What bloodline are your best Long Distance pigeons?

I am looking for an adult HEN (long distance) to breed into my one of my HapyCo Banded DeKlak cocks.

Any help would be greatly appreciated.

Or what do you recommend I breed her to?


----------



## ejb3810 (May 21, 2012)

I would recommend that you find a cock with a race record that demonstrates multiple good performances in distance races. It would not matter about strain, color, eyes or pedigree, as performance is the most important factor.


----------



## ssyyb2 (Sep 4, 2011)

I would look for a bird from someone in the husker hawkeye combine with a good race record


----------



## Rod Hultquist (Aug 23, 2009)

The Janssens appear to cross well with the Jan Ardens for distance racing. Another good cross for distance racing would be the Delbars.


----------



## Crazy Pete (Nov 13, 2008)

Ssyybfamloft said:


> I would look for a bird from someone in the husker hawkeye combine with a good race record


Jamie Gastineau Is from the Husker Hawkeye combine and posted on Ipigeon that he will be selling his breeders. He did very well in the 5 and 600 mile races.
Dave


----------



## jtronics (May 6, 2012)

ejb3810 said:


> I would recommend that you find a cock with a race record that demonstrates multiple good performances in distance races. It would not matter about strain, color, eyes or pedigree, as performance is the most important factor.
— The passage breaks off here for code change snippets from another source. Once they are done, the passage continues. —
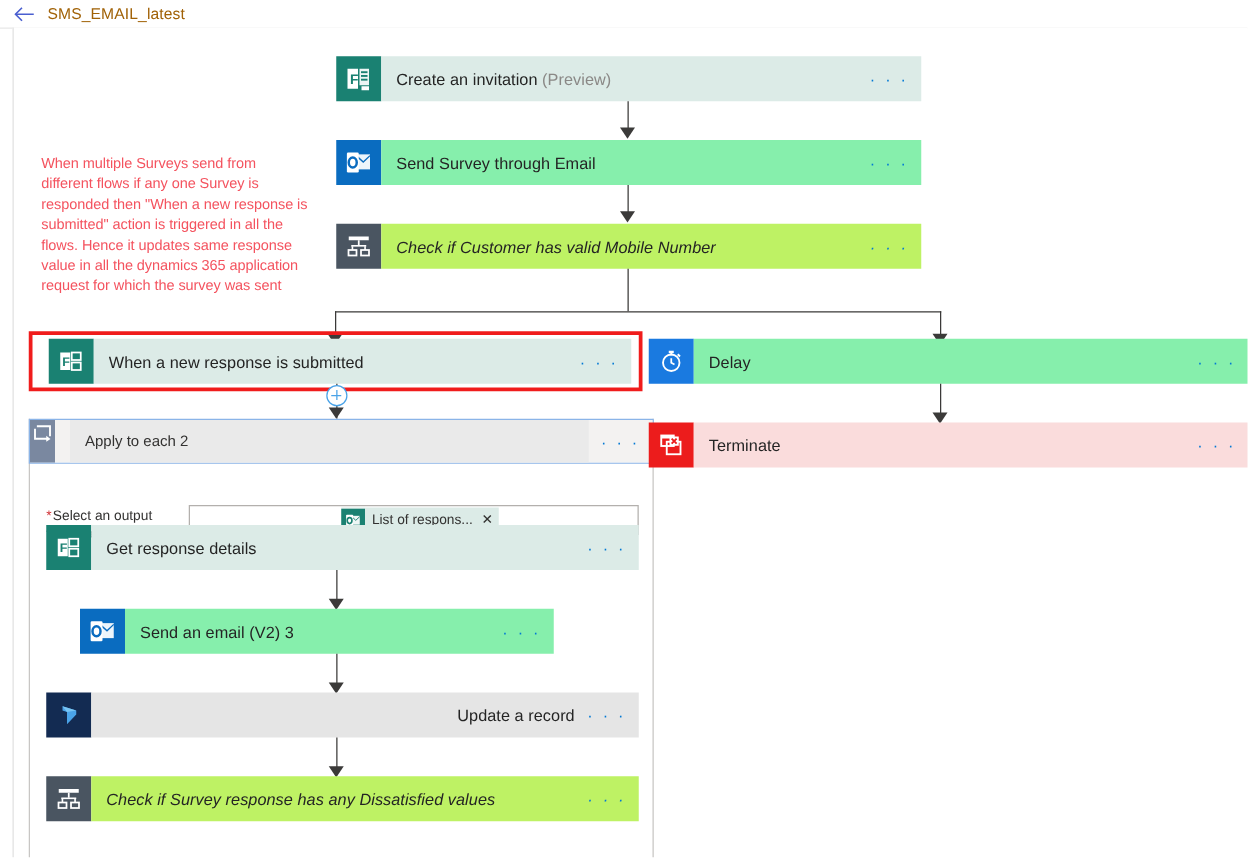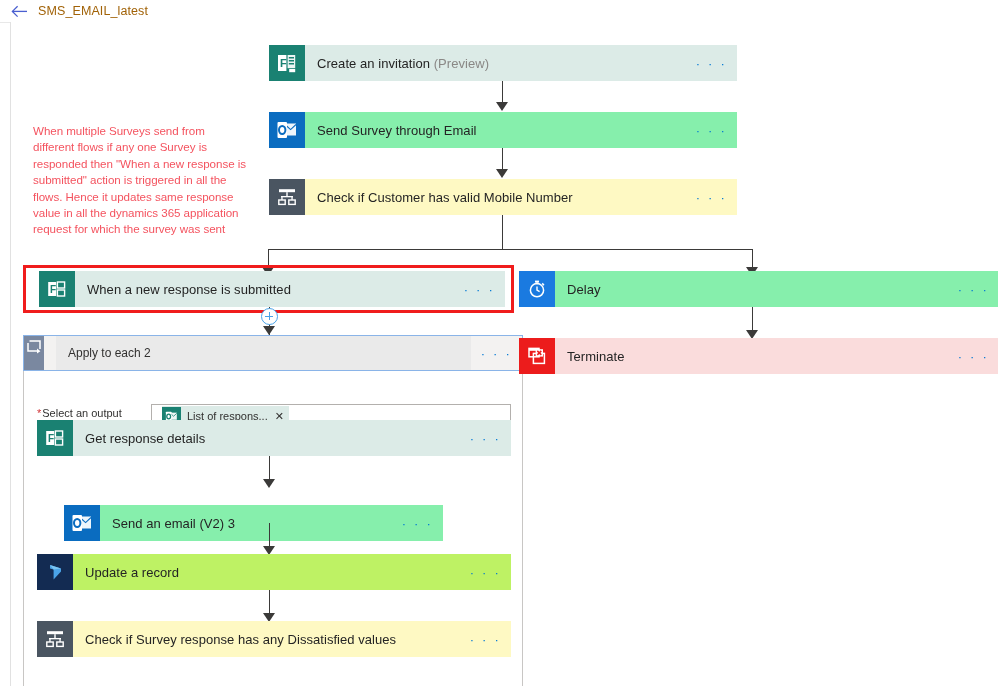"Check if Customer has valid" .b-gray { background: #fef9c3 -> #bef264; font-style: none -> italic }
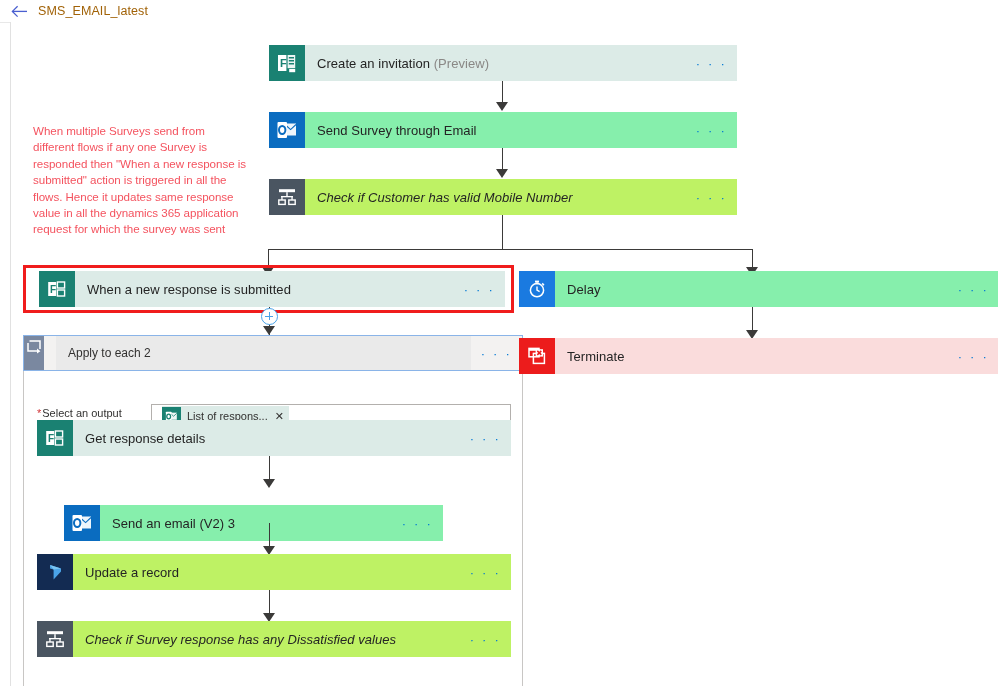"List of respons..." .field-input { justify-content: none -> center }
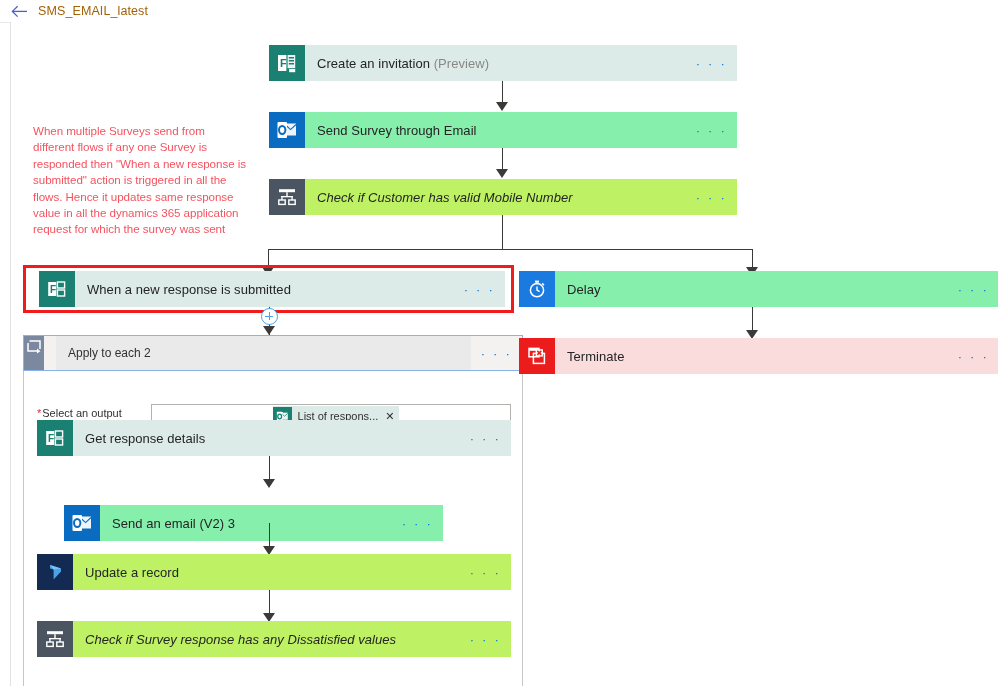"Send an email (V2) 3" div.card { top: 483px -> 465px }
i agree, dont look by name.. look for bird with race record..


----------



## GaryWCo (Apr 19, 2011)

Sions are good long distance birds. Contact Mike Brown at Skylakesions,com or, Mark Kellems at Quarter K Racing. They are both winning with their Sion birds.


----------



## towernut (Feb 7, 2014)

I bought some sions from Mark Kellems


----------



## R-Tune (Oct 26, 2010)

for me it is hard to say. Get to know ur de klaks . To me name does matter some crosses are better within certain strain and even within that strain the name of the pigeon itself matters. Take for example my pigeons. they cross good to cbs janssens but only to a deflits and so are the van loons but only to a certain name vanloon!!! Its like a building block ( puzzle) in breeding good pigeons. I try to see if the piece fit.. if it dont fit i go onto another piece till it fits. When i find a piece that fits that gives me a clue for the next piece and what to look for that will fit. instead of beating around the bush.. Each time a find a piece that fits it gets easier and easier for me....
Winner or no winner it is how they fit and go together so i dont pay attention to winners as most people buy winners hoping to breed them winners as for me i do the opposite .. i look for non winners but birds from proven bloodline and bird that has bred dud for the previous owner but i know that in my loft it will breed me good babies chances of it is high as it is the piece i was looking for.. .If it was me i would try a sablon and see what it does.. hope this helps!!!


----------



## First To Hatch (Jul 19, 2009)

I know you have White Bandits, I have had luck crossing them with Devriendts and so has my mentor.


----------



## blongboy (Nov 10, 2009)

Devriendts..best way to go


----------



## FT33 (Jan 27, 2005)

Hok M Reijnen pigeons have done well for me.


----------